=== DATA FOR THE TASK ===

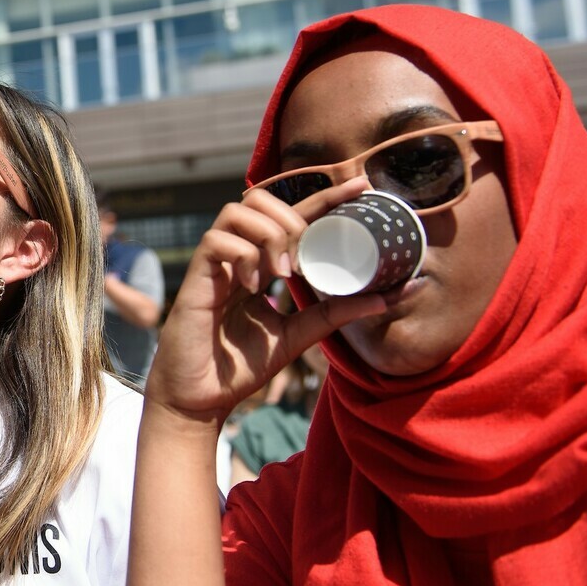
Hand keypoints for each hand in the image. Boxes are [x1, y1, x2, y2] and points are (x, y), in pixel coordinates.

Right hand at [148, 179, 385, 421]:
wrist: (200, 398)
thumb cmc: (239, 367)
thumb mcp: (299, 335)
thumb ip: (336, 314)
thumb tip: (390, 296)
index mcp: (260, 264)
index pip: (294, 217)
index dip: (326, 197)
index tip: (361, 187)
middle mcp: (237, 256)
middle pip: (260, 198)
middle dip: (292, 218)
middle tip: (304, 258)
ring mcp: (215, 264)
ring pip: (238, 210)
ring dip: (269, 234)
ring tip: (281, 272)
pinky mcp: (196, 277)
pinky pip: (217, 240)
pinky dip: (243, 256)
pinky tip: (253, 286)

===
=== DATA FOR THE TASK ===

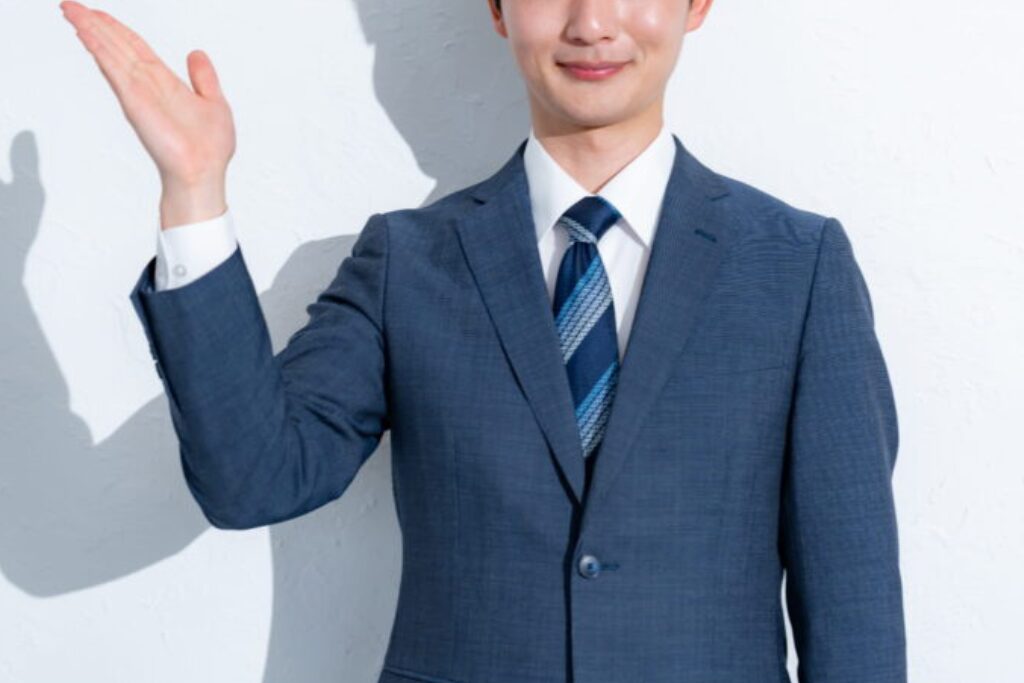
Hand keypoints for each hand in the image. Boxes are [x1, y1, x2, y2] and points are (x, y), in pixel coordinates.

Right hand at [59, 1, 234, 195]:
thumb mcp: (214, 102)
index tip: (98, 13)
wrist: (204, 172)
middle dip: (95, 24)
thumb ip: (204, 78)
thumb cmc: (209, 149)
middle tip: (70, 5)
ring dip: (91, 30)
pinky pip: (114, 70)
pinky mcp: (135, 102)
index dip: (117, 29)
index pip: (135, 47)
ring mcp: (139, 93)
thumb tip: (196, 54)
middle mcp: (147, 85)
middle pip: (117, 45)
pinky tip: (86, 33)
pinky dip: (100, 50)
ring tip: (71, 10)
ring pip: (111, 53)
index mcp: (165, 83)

===

WORK TASK: Read the listing. Copy each line that has the word "pinky" in it.

OUTPUT FOR THIS EXERCISE:
pinky mcp: (196, 277)
pinky pip: (217, 240)
pinky dip: (243, 256)
pinky tip: (253, 286)
pinky pip: (114, 70)
pinky mcp: (135, 102)
pinky tip: (86, 33)
pinky dip: (100, 50)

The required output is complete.